%%

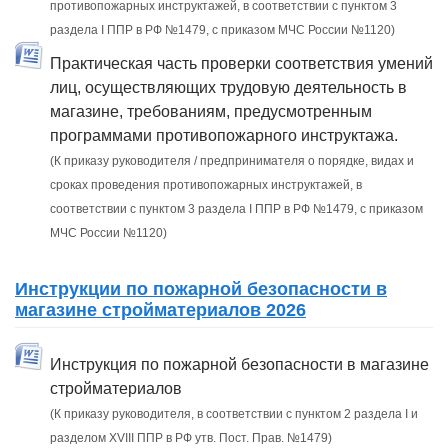
противопожарных инструктажей, в соответствии с пунктом 3
раздела I ППР в РФ №1479, с приказом МЧС России №1120)
Практическая часть проверки соответствия умений
лиц, осуществляющих трудовую деятельность в
магазине, требованиям, предусмотренным
программами противопожарного инструктажа.
(К приказу руководителя / предпринимателя о порядке, видах и
сроках проведения противопожарных инструктажей, в
соответствии с пунктом 3 раздела I ППР в РФ №1479, с приказом
МЧС России №1120)
Инструкции по пожарной безопасности в
магазине стройматериалов 2026
Инструкция по пожарной безопасности в магазине
стройматериалов
(К приказу руководителя, в соответствии с пунктом 2 раздела I и
разделом XVIII ППР в РФ утв. Пост. Прав. №1479)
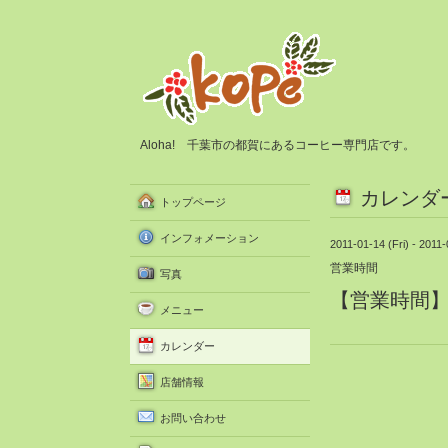
Aloha! 千葉市の都賀にあるコーヒー専門店です。
カレンダ
トップページ
インフォメーション
2011-01-14 (Fri) - 2011
営業時間
写真
【営業時間】11
メニュー
カレンダー
店舗情報
お問い合わせ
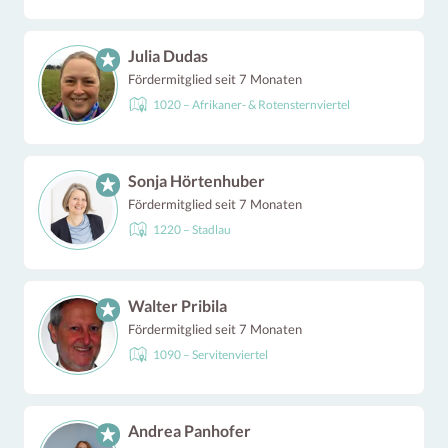
Julia Dudas
Fördermitglied seit 7 Monaten
1020 – Afrikaner- & Rotensternviertel
Sonja Hörtenhuber
Fördermitglied seit 7 Monaten
1220 – Stadlau
Walter Pribila
Fördermitglied seit 7 Monaten
1090 – Servitenviertel
Andrea Panhofer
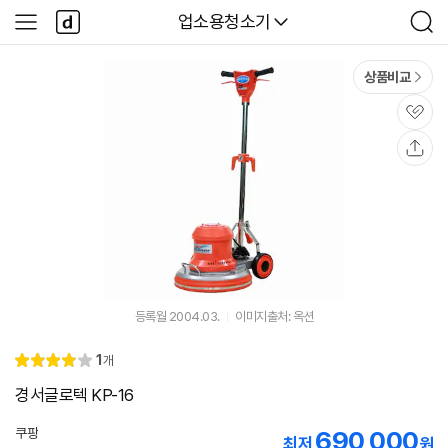
본문 바로가기
다
다나와
업소용청소기
사
검
나
이
색
와
드
메
메
상품비교
인
뉴
관
심
공
유
등록월 2004.03.
이미지출처: 옥션
리
1
개
별
4.
뷰
점
0
경서글로텍 KP-16
쿠팡
690,000
최저
원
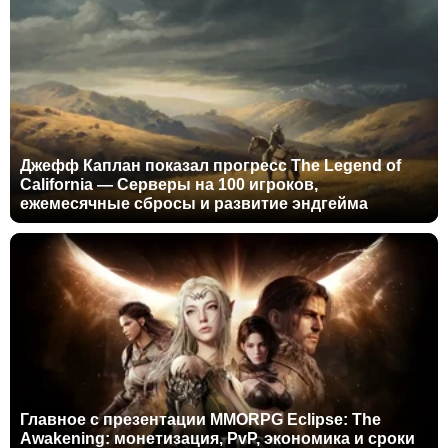
Джефф Каплан показал прогресс The Legend of
California — Серверы на 100 игроков,
ежемесячные сбросы и развитие эндгейма
Главное с презентации MMORPG Eclipse: The
Awakening: монетизация, PvP, экономика и сроки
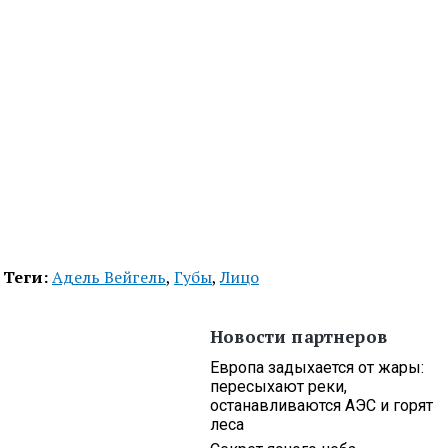
Теги:
Адель Вейгель
,
Губы
,
Лицо
Новости партнеров
Европа задыхается от жары:
пересыхают реки,
останавливаются АЭС и горят
леса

%%

#### What to produce
Update the text of the data by replacing "Fördermitglied" with "Mitglied" and leaving everything else unchanged. Omit the pictures from your answer.

#### Solved exercise
противопожарных инструктажей, в соответствии с пунктом 3
раздела I ППР в РФ №1479, с приказом МЧС России №1120)
Практическая часть проверки соответствия умений
лиц, осуществляющих трудовую деятельность в
магазине, требованиям, предусмотренным
программами противопожарного инструктажа.
(К приказу руководителя / предпринимателя о порядке, видах и
сроках проведения противопожарных инструктажей, в
соответствии с пунктом 3 раздела I ППР в РФ №1479, с приказом
МЧС России №1120)
Инструкции по пожарной безопасности в
магазине стройматериалов 2026
Инструкция по пожарной безопасности в магазине
стройматериалов
(К приказу руководителя, в соответствии с пунктом 2 раздела I и
разделом XVIII ППР в РФ утв. Пост. Прав. №1479)
Aloha! 千葉市の都賀にあるコーヒー専門店です。
カレンダ
トップページ
インフォメーション
2011-01-14 (Fri) - 2011
営業時間
写真
【営業時間】11
メニュー
カレンダー
店舗情報
お問い合わせ
Julia Dudas
Mitglied seit 7 Monaten
1020 – Afrikaner- & Rotensternviertel
Sonja Hörtenhuber
Mitglied seit 7 Monaten
1220 – Stadlau
Walter Pribila
Mitglied seit 7 Monaten
1090 – Servitenviertel
Andrea Panhofer
본문 바로가기
다
다나와
업소용청소기
사
검
나
이
색
와
드
메
메
상품비교
인
뉴
관
심
공
유
등록월 2004.03.
이미지출처: 옥션
리
1
개
별
4.
뷰
점
0
경서글로텍 KP-16
쿠팡
690,000
최저
원
Джефф Каплан показал прогресс The Legend of
California — Серверы на 100 игроков,
ежемесячные сбросы и развитие эндгейма
Главное с презентации MMORPG Eclipse: The
Awakening: монетизация, PvP, экономика и сроки
Теги:
Адель Вейгель
,
Губы
,
Лицо
Новости партнеров
Европа задыхается от жары:
пересыхают реки,
останавливаются АЭС и горят
леса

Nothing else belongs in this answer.